Ironia e Humor na Literatura é o primeiro de uma série de três livros a serem publicados. Nele questões gerais ligadas à ironia e ao humor são tratadas através de textos importantes da literatura brasileira e internacional. Desfilam pelo livro autores como António Vieira, Camilo Castelo Branco, Dostoiévski, Eça de Queirós, Fernando Pessoa, Fernão Mendes Pinto, Guimarães Rosa, Helvécio Ratton, Luís de Camões, Machado de Assis e Mário de Sá-Carneiro. Adiantamos que o segundo volume da série será dedicado a autores portugueses contemporâneos, como Lobo Antunes, Carlos de Oliveira, Augustina Bessa-Luís, José Cardoso Pires, Helder Macedo, Mário Cláudio, Teolinda Gersão, entre outros. No terceiro volume, Lélia promete deter o olhar à obra de Augusto Abelaira, escritor português falecido em 2004 que dizia estar a escrever sempre o mesmo romance.

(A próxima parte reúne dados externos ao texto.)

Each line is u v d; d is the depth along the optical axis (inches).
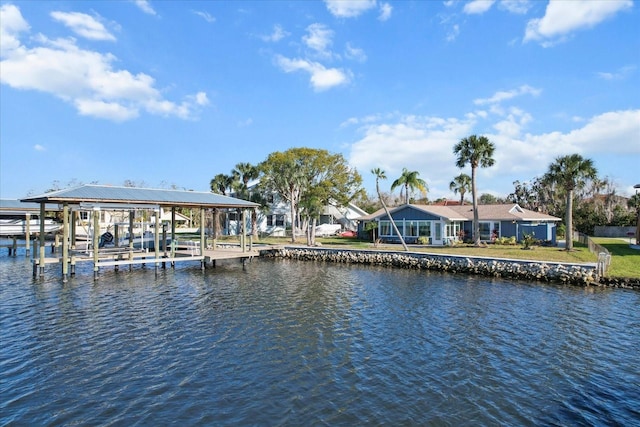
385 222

Ao folhearmos Ironia e Humor na Literatura chamam atenção as últimas páginas que a autora, com modéstia, intitula “Esboço de uma bibliografia sobre ironia e humor”. Seria “esboço”, não fossem as mais de quatrocentas referências bibliográficas listadas sobre o assunto! Só por isso, o livro já seria indispensável para os que se dedicam ao estudo da ironia e do humor. Entretanto, o melhor ainda está por vir. O prazer da leitura nos acompanha ao longo dos vinte ensaios, escritos entre 1983 e 2006, e agrupados em blocos, de acordo com os temas tratados. O primeiro ensaio é inédito, enquanto os demais estavam dispersos em revistas de literatura e anais de congressos.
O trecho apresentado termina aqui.